FARM Safety Week is hardly a celebration; it is more of an urgent, annual warning to everyone on the land about our state – and our country’s – ability to significantly reduce accidents and the death toll on farms.
This year – the week began on Monday and runs to Sunday – the figures have showed a declining death rate for the second year running.
This is a fantastic step forward, but from a very poor position.
New national agricultural health and safety statistics for 2021 reveal a reduction in on-farm deaths for the second year running.
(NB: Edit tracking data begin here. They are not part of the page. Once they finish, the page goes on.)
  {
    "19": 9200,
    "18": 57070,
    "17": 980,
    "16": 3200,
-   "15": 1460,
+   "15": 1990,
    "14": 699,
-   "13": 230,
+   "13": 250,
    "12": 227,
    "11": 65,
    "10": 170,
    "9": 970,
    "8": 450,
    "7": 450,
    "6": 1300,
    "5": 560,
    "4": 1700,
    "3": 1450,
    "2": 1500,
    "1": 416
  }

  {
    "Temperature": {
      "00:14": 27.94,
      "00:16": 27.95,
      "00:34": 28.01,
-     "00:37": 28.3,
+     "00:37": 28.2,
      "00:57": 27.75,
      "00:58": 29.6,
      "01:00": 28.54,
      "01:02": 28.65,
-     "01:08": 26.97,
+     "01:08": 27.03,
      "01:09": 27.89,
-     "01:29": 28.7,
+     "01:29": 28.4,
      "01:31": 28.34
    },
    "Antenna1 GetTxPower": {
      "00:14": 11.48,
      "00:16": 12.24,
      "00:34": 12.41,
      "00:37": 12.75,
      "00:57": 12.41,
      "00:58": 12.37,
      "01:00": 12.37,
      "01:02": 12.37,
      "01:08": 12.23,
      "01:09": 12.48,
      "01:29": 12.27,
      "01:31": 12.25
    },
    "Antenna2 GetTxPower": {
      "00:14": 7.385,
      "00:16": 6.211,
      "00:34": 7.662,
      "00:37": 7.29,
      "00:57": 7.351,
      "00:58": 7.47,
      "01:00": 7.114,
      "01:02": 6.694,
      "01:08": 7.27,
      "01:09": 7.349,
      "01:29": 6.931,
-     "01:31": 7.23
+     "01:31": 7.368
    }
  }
New data shows they have decreased from 58 in 2020, to 46 in 2021 – with tractors now the leading cause of harm, overtaking quad bikes.
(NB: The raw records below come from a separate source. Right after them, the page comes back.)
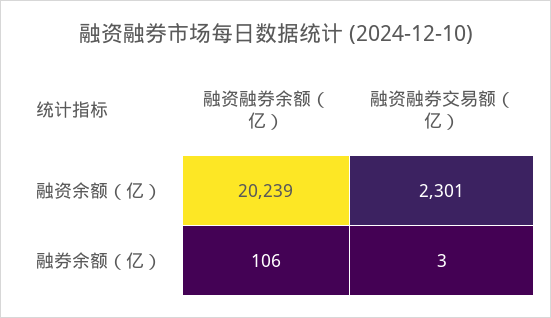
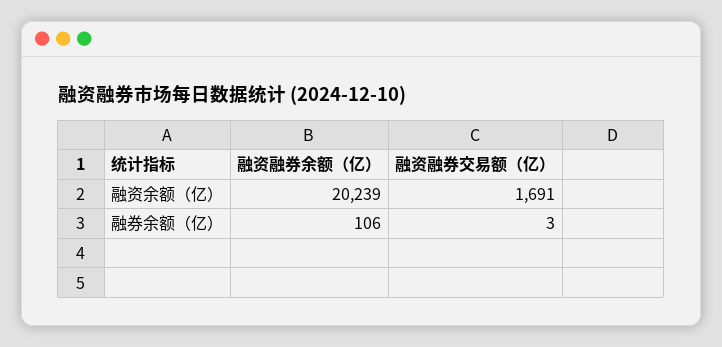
  {
    "融资融券余额（亿）": {
      "融资余额（亿）": 20239,
      "融券余额（亿）": 106
    },
    "融资融券交易额（亿）": {
-     "融资余额（亿）": 2301,
+     "融资余额（亿）": 1691,
      "融券余额（亿）": 3
    }
  }

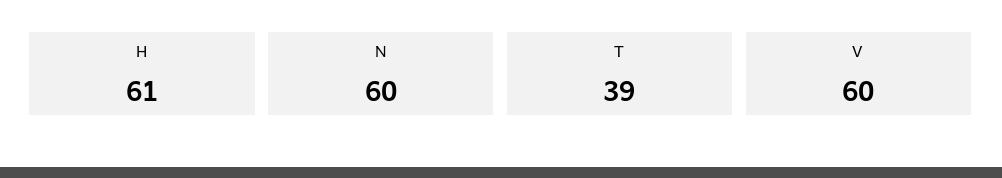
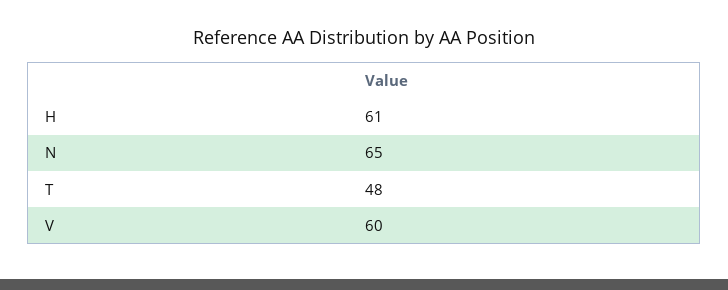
  {
    "H": 61,
-   "N": 60,
+   "N": 65,
-   "T": 39,
+   "T": 48,
    "V": 60
  }

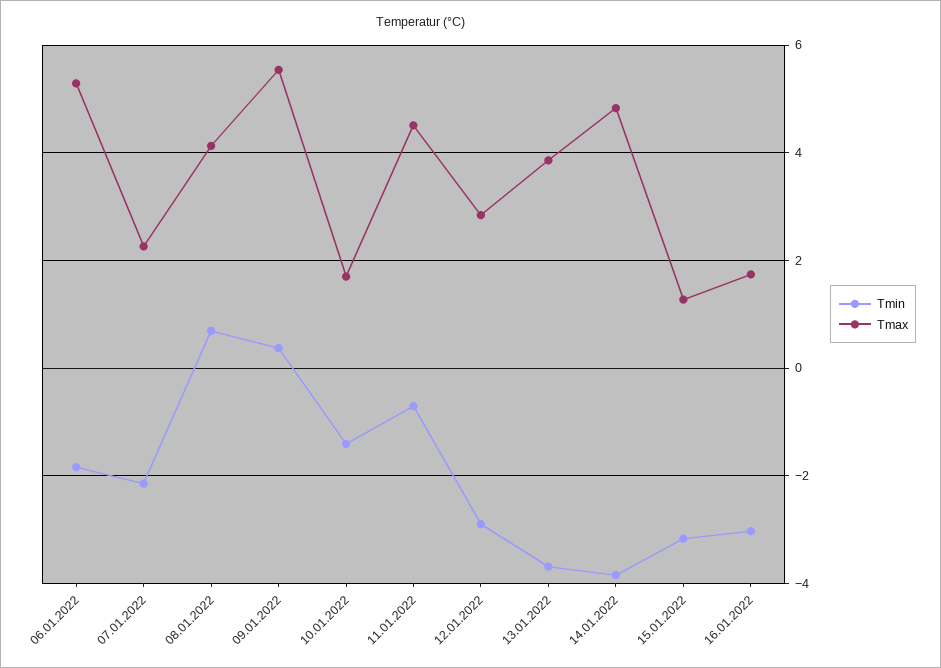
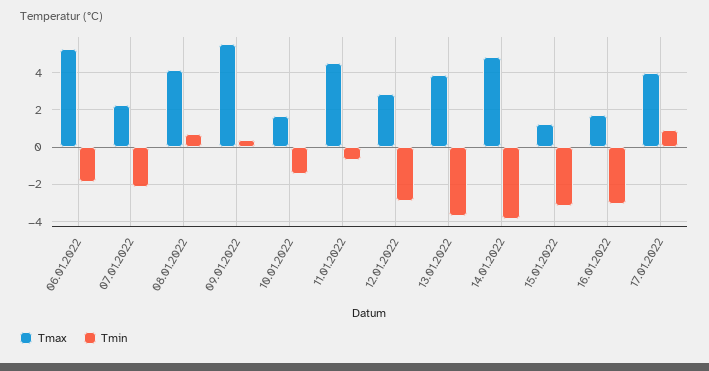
  {
    "Tmin": {
      "06.01.2022": -1.8,
      "07.01.2022": -2.2,
      "08.01.2022": 0.6,
      "09.01.2022": 0.4,
      "10.01.2022": -1.4,
      "11.01.2022": -0.8,
      "12.01.2022": -3,
      "13.01.2022": -3.6,
      "14.01.2022": -3.8,
      "15.01.2022": -3.2,
-     "16.01.2022": -3
+     "16.01.2022": -3,
+     "17.01.2022": 1
    },
    "Tmax": {
      "06.01.2022": 5.2,
      "07.01.2022": 2.2,
      "08.01.2022": 4.2,
      "09.01.2022": 5.6,
      "10.01.2022": 1.8,
      "11.01.2022": 4.6,
      "12.01.2022": 2.8,
      "13.01.2022": 3.8,
      "14.01.2022": 4.8,
      "15.01.2022": 1.2,
-     "16.01.2022": 1.8
+     "16.01.2022": 1.8,
+     "17.01.2022": 4
    }
  }

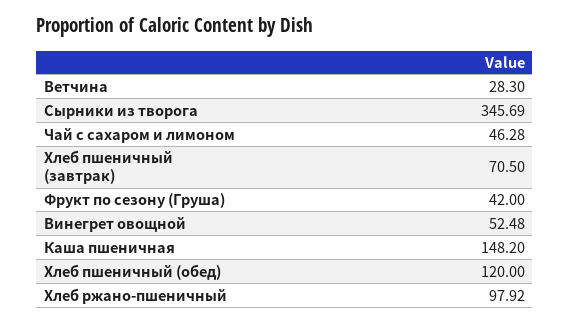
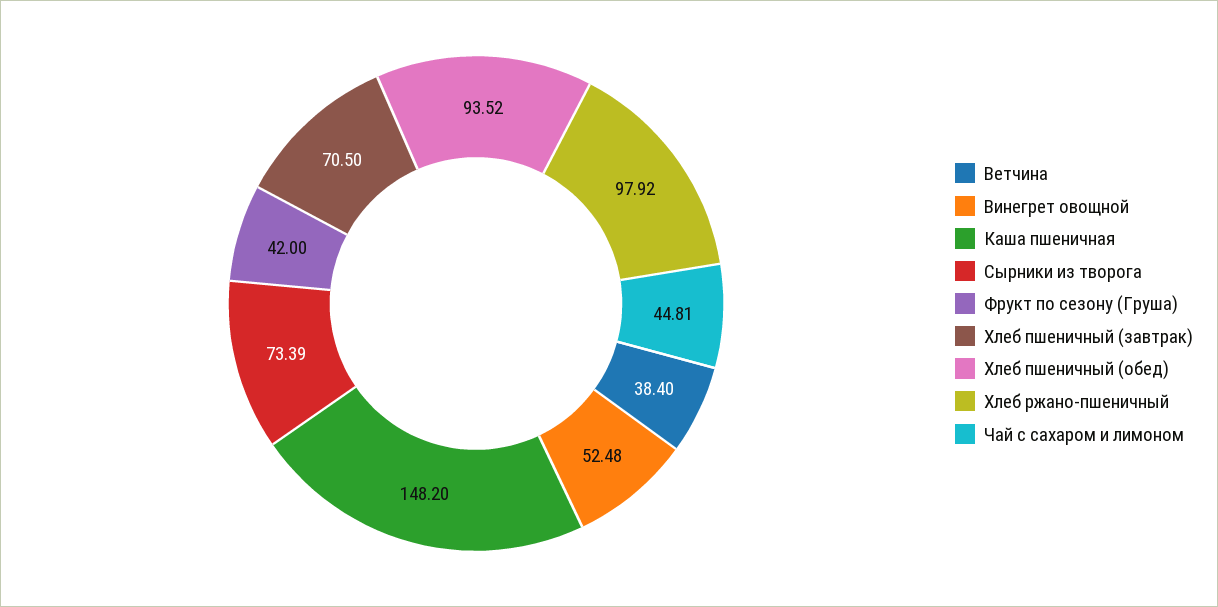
  {
-   "Ветчина": 28.3,
+   "Ветчина": 38.4,
-   "Сырники из творога": 345.69,
+   "Сырники из творога": 73.39,
-   "Чай с сахаром и лимоном": 46.28,
+   "Чай с сахаром и лимоном": 44.81,
    "Хлеб пшеничный (завтрак)": 70.5,
    "Фрукт по сезону (Груша)": 42,
    "Винегрет овощной": 52.48,
    "Каша пшеничная": 148.2,
-   "Хлеб пшеничный (обед)": 120,
+   "Хлеб пшеничный (обед)": 93.52,
    "Хлеб ржано-пшеничный": 97.92
  }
But as promising as those statistics are, behind them there is a tragic, seldom seen story.
Children who live on NSW farms are at greater risk of injury and death than their parents or other farm workers.
Sadly, the under-16 age group is one of the most vulnerable to work-related farm accidents in NSW. Children visiting our farms account for 20 per cent of all child deaths on farms and across the board, children account for almost one in five deaths on-farm.
Children learn by imitation. If you practice and value farm safety, so will your child.
The theme for this year safety week is ‘Recipe for Averting Disaster’ and it will focus on a number of intangible risks and hazards such as fatigue, complacency, the blurred line between home and work environment, labour shortages and the ageing workforce, wellbeing and many other issues that combine to make Australian farms one of the most dangerous work environments.
I urge everyone connected in any way with farming in NSW to make sure they access the reports from Farmsafe Australia and AgHealth Australia and try to get involved in Farm Safety Week activities in your district – and take the lessons home for family and staff and let’s keep pushing those figures down.